I see a few instances of the example above. The destination port (mine) sometime changes, but the source port (port 32951) doesn’t.

only if I delete the rule from “Network Security Policy”, then when I start emule again, it will indeed ask me (properly) for both the UDP and the TCP traffic. (I’ll also see the ask event on the log).

[attachment deleted by admin]

I am starting to wonder whether your router’s ports have been opened. Can you look into that?

When you don’t know how to open ports on your router you can find tutorials for that at http://portforward.com.

Hey Erik, thanks for your reply again.

I don’t use a router, so the router ports are irrelevant(:
my question - looking at the screen shot I attached on my last post here, isn’t that the normal FW behavior?
After-all, it blocked UDP traffic that was directed to an unspecified port…

Indeed. I could have known you are not behind a router as the desination address is a public IP address… -10 points for Gryffindor here…

my question - looking at the screen shot I attached on my last post here, isn't that the normal FW behavior? After-all, it blocked UDP traffic that was directed to an unspecified port..
That's what we want.

When you reply and tell it to remember your answer to allow do you get HiGH ID and a proper connection to the KAD network?

To Erik and all who may be reading:
Looks like the problem is solved!

I’ve been connected for the last 18 hours and only had 3 very short disconnection during that time.
I don’t think it was the FW settings that were stopping me from getting the high ID yesterday.
I think it was messing with the settings too much, changing ports, logging on and off (this activity alone can get you blocked by the servers…)

so to sum things up, the only changes I’ve made were :

  1. Change the UDP/TCP ports to values between the 25000 and 39999 (I’ve read elsewhere that this is the best range) .
  2. Define edonkeyserver No 2 as high priority and static.
  3. leave emule alone(:

I thank you all for your time and effort, I’m now another happy user(:

P.S:
I did learn more about how this FW works, so it’s all good(:

Not all servers may give a High ID when they should. You may be interested in How To Get A Reliable Server List & A Good IPFIlter from the official e Mule support fourms. This is to be sure you connect to proper servers and block IP’s with potentially questionable motives.
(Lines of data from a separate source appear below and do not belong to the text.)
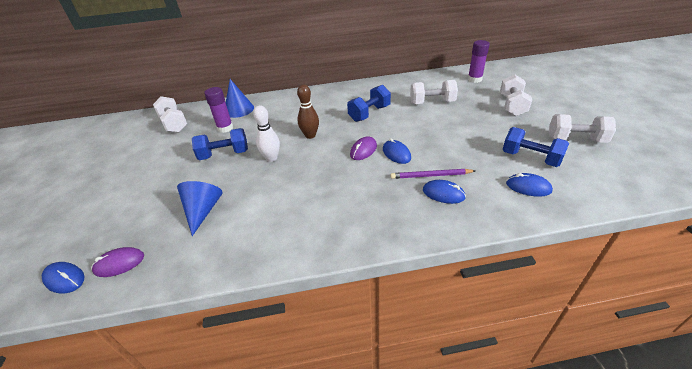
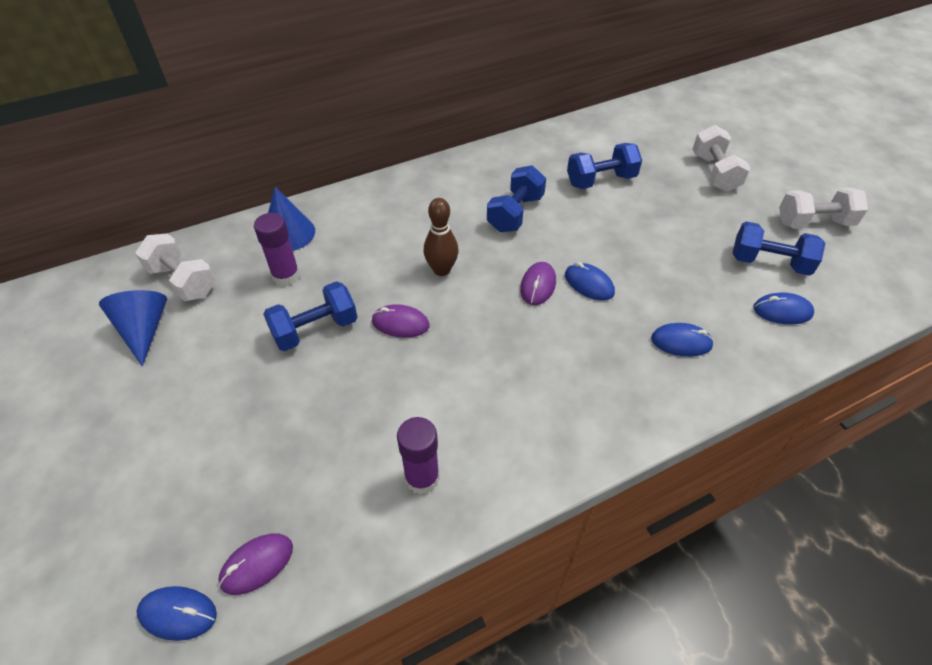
camera: 20 degrees left, 10 degrees up
blue cone [177,181,223,236] -> blue cone moved to [99,290,167,366]
white bowling pin [253,105,280,162] -> purple mouse [372,304,429,338]
purple pencil [390,169,475,179] -> none
white dumbbell [410,80,458,104] -> blue dumbbell [567,143,642,189]
purple glue stick [468,40,490,83] -> purple glue stick moved to [397,417,440,495]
Yes I know all about servers reliability, I’m using:
http://www.peerates.net/servers.php
as my only server list

and I use:

http://blocklistpro.com/download-center/start-download/p2p-ip-filters/1633-nipfilter.dat.gz.html

as my Ipfilter.
would you recommend using the ipfilter manager as well?

ie:

http://blocklistpro.com/the-blocklist-manager-2.7.7.html

You’ve been great help on this.Thanks again Erik.